The Day the “Bush Capital” Burned
The Day the “Bush Capital” Burned
BY AWAKE! WRITER IN AUSTRALIA
ON January 18, 2003, the residents of Australia’s capital city, Canberra, awoke to an eerie glow. A thick veil of smoke transformed the morning sun into a blood-red ball. The air was hot, dry, and oppressive. Australia was in the grip of drought, making trees, leaves, and undergrowth as dry as parchment. For weeks fire had ravaged the vast eucalypt forests surrounding this city, which is affectionately known as the Bush Capital.

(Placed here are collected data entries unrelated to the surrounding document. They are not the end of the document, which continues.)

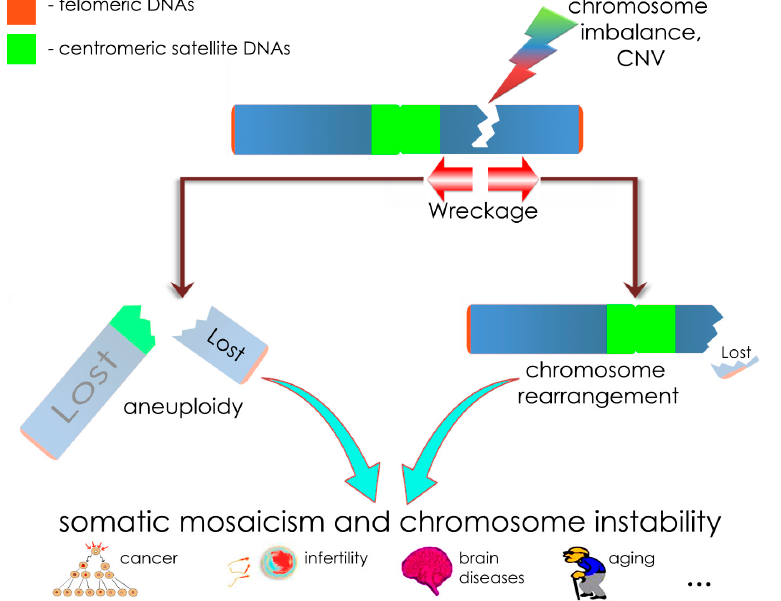
Figure 3. Schematic depiction of chromohelkosis due to a deletion and suggested outcomes relevant to the cytogenomic “theory of everything” (discussed hereafter). Chromosomal imbalances or CNV manifesting as deletions are able to cause instability at the sequence level (GIN) at the breakpoints. Consequently, wreckage may occur through altered DNA damage response and reparation, which cause progressive loss of chromosomal DNA localized at the breakpoints. According to the theory, (centromeric) satellite DNA protects chromosomes from propagation of chromohelkosis in the same way as telomeres do. However, the protection may fail to initiate two scenarios: (i) the distal chromosome part is wrecked and lost, when telomeres are affected; as a result, somatic chromosome rearrangements are formed (on the right-hand side); (ii) the proximal chromosome part is wrecked and, if centromeric satellite DNA fails to protect the centromere, the whole chromosome is lost (i.e., aneuploidy/monosomy) (on the left-hand side). This cascade of CIN/GIN processes results in somatic mosaicism and CIN, which are mechanisms for cancer, infertility, brain diseases, aging, and, probably, other morbid conditions. To depict a biological basis of chromohelkosis, we have used parts of figures from our previous articles distributed under the terms of the Creative Commons Attribution License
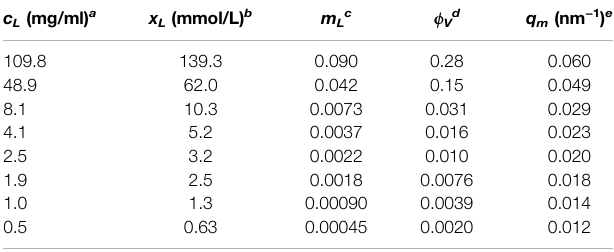
TABLE 1 | Summary of lipid concentrations and corresponding vesicle volume fractions in the studied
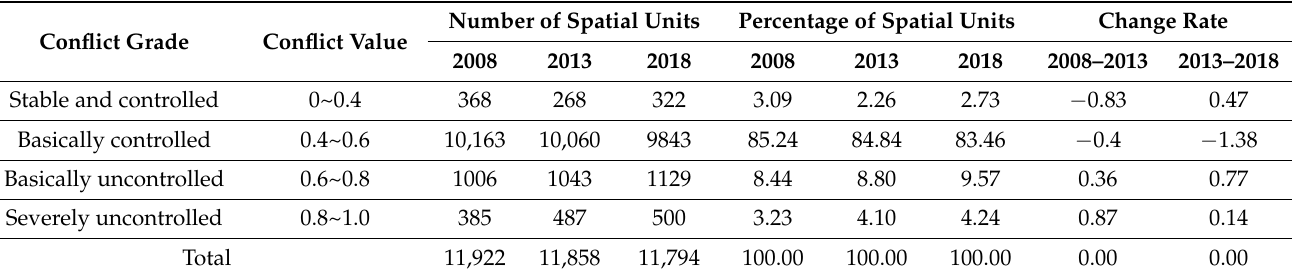
Table 2. Changes in the degree of land-use conflict between agricultural and ecological spaces in Lin’an District, 2008–2018. Number of Spatial Units Percentage of Spatial Units Change Rate Conflict Grade Conflict Value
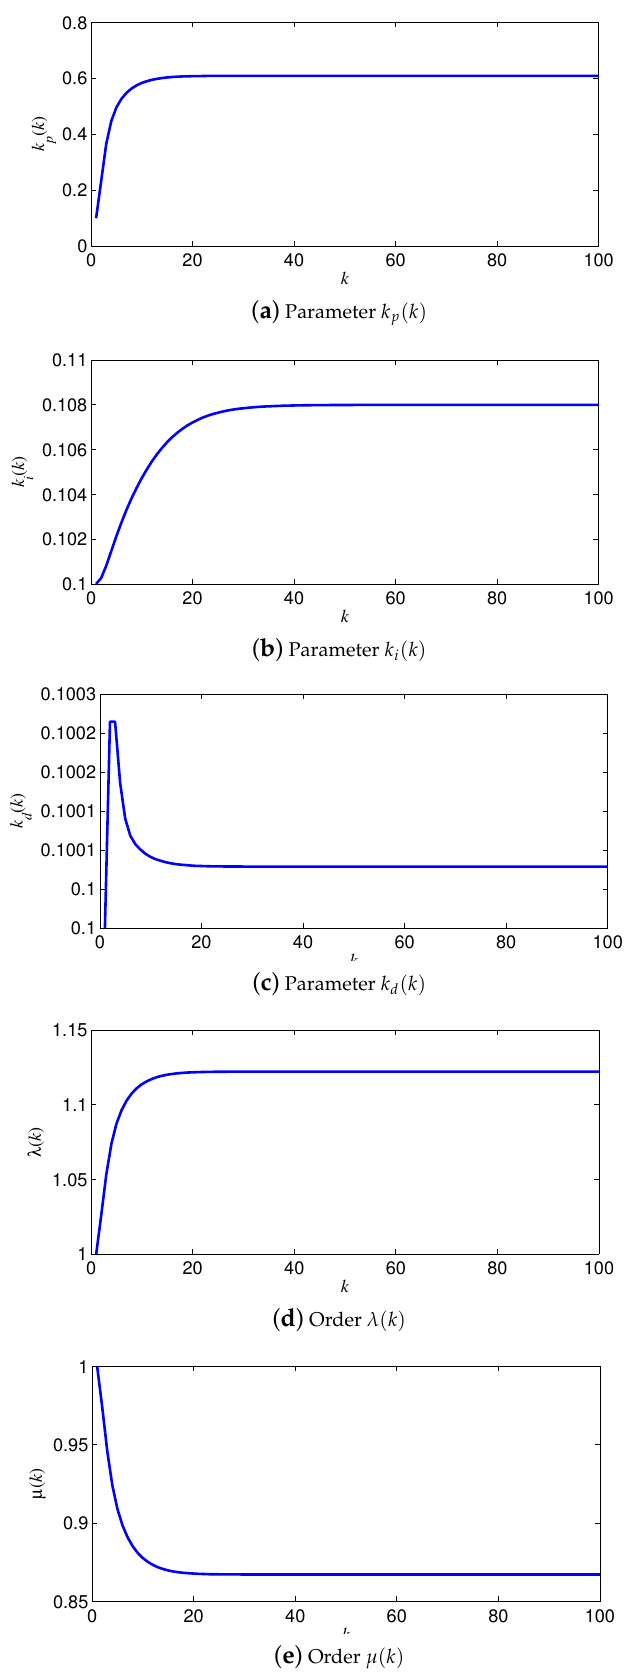
Figure 8. Parameters and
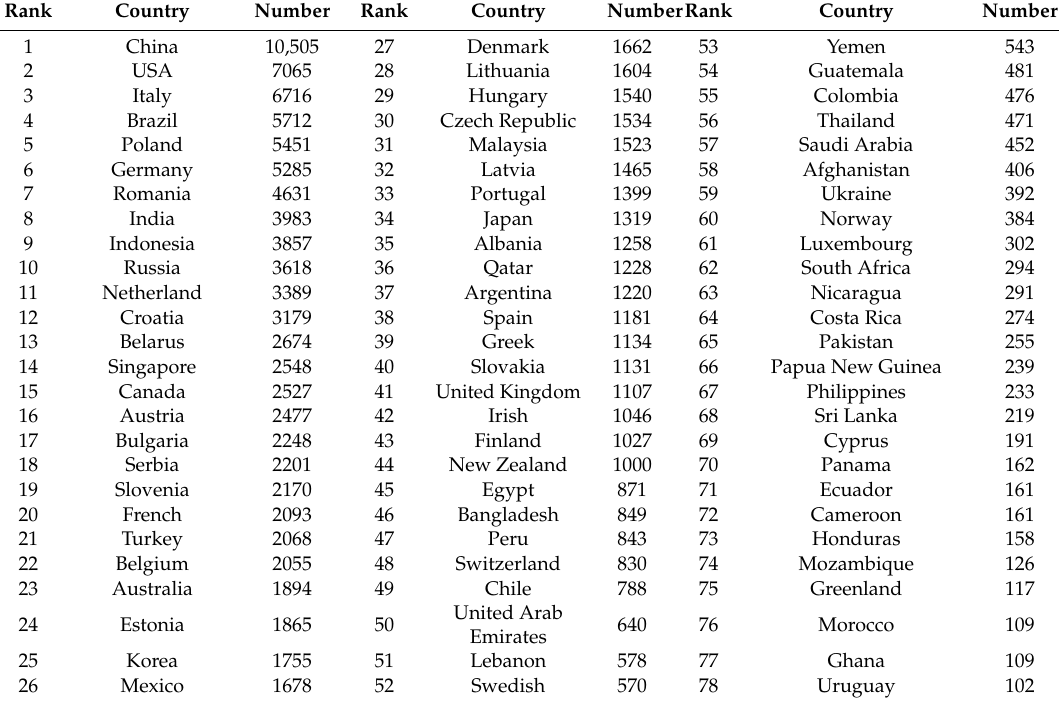
Date source: see note 1. Table 3. Ranking of countries with more than 100 FSC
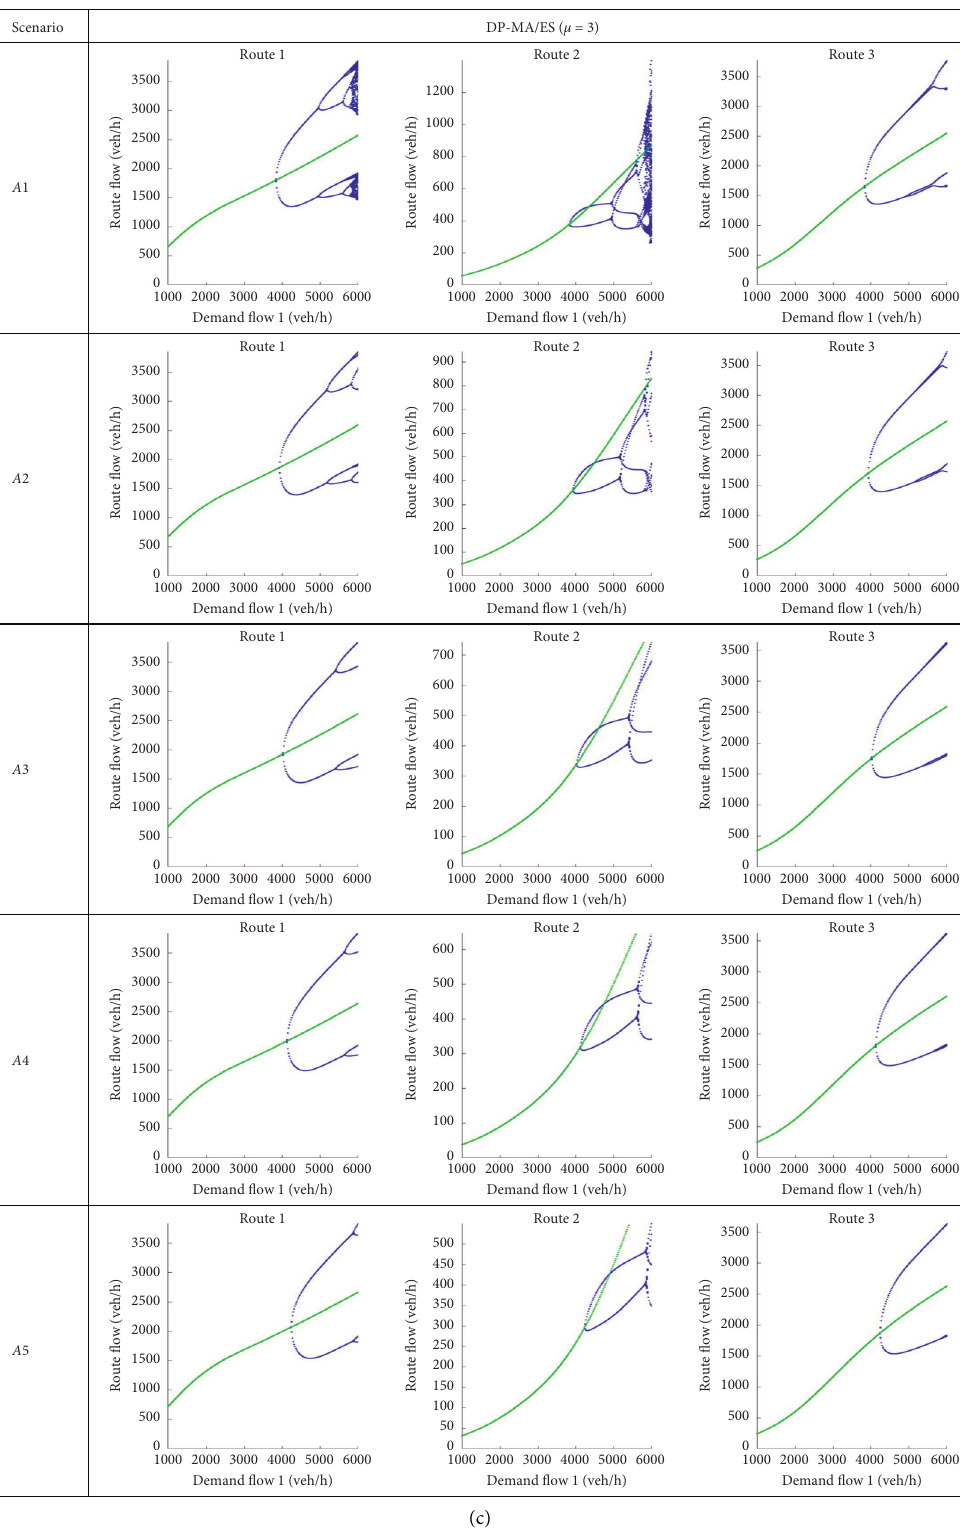
Figure 3: (a) Bifurcation diagrams of route flows, scenarios A, ES/ES. (b) Bifurcation diagrams of route flows, scenario A, MA/ES μ � 2. (c) Bifurcation diagrams of route flows, reference scenario, MA/ES μ �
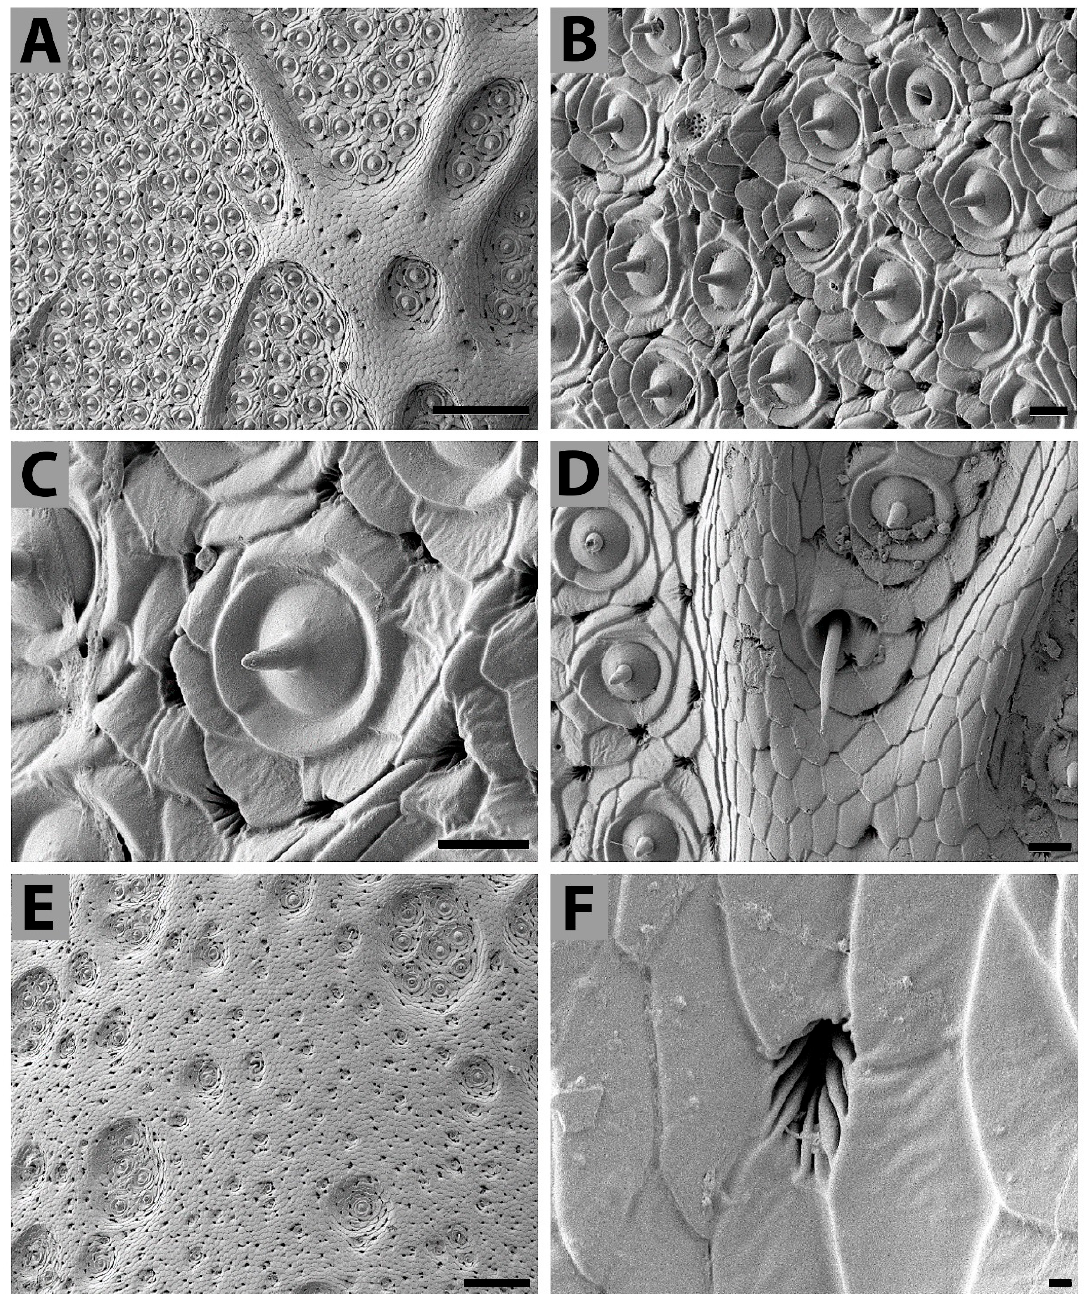
Figure 2. Scanning electron microphotographs of T. giganteus antenna. ( A )—General view on the coeloconic sensillar fields. ( B )—Detail of one sensillar field. ( C )—Individual coeloconic sensillum (surrounded with several rosette-like openings). ( D )—Two different types of antennal sensilla: trichoid sensillum (middle of the picture) and coeloconic sensillum. ( E )—Antennal cuticle outside of the sensillar field with numerous openings and individual or grouped coeloconic sensilla. ( F ) Detail view of the rosette-like opening. Scale bar: 100 μ m ( A , E ), 10 μ m ( B – D ); 1 μ m ( F ).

During that afternoon, gusty, searing winds caused the unthinkable to happen. The fires broke containment lines and leapt onto the pine forests growing in and around the southwest side of Canberra.
The Forest Explodes
Elliot, a volunteer fire fighter, says: “The pine forests exploded at 3:00 p.m. with such ferocity that we and the nearby suburbs were showered with burning embers. It was terrifying to see a 40-meter-high [130-foot-high] wall of flame racing toward us.” The extreme heat and gusting winds formed their own weather patterns, creating a fireball that ripped through the suburb of Chapman at frightening speed, uprooting trees and destroying homes. Scores of electric poles burned and snapped, bringing down live wires. Within the first hour, 230 homes were destroyed.
Fire-fighting crews were overwhelmed by the fury of the phenomenon. Elliot says: “It was heartbreaking to see homes go up in flames, since we had to choose which homes to try to save and which to abandon to the fires. Worse still was seeing crying, distressed people returning to what used to be their homes.”
The Aftermath
Four people died in the fires, and hundreds more were injured. One victim, a 36-year-old woman, ran back into her home to save photographs. The roof of the house collapsed, trapping her inside. She could not be saved.
When the winds and flames died down, 530 homes had been destroyed, leaving 2,500 people homeless. Electricity, gas, and sewage services were badly damaged, causing health concerns. People with respiratory problems overloaded the emergency unit of the Canberra Hospital. Sadly, while the evacuation centers filled, heartless criminals began looting abandoned homes. But reports of heroism and human kindness also abounded. Neighbors helped one another, strangers rescued animals, schools opened their doors to the homeless, and fire-fighting volunteers protected the buildings of others, only to lose their own homes.
While the trees will eventually grow again and the houses will be rebuilt, Prime Minister John Howard said that the impact of the devastation is “not something that will disappear . . . from the psyche of Canberra.”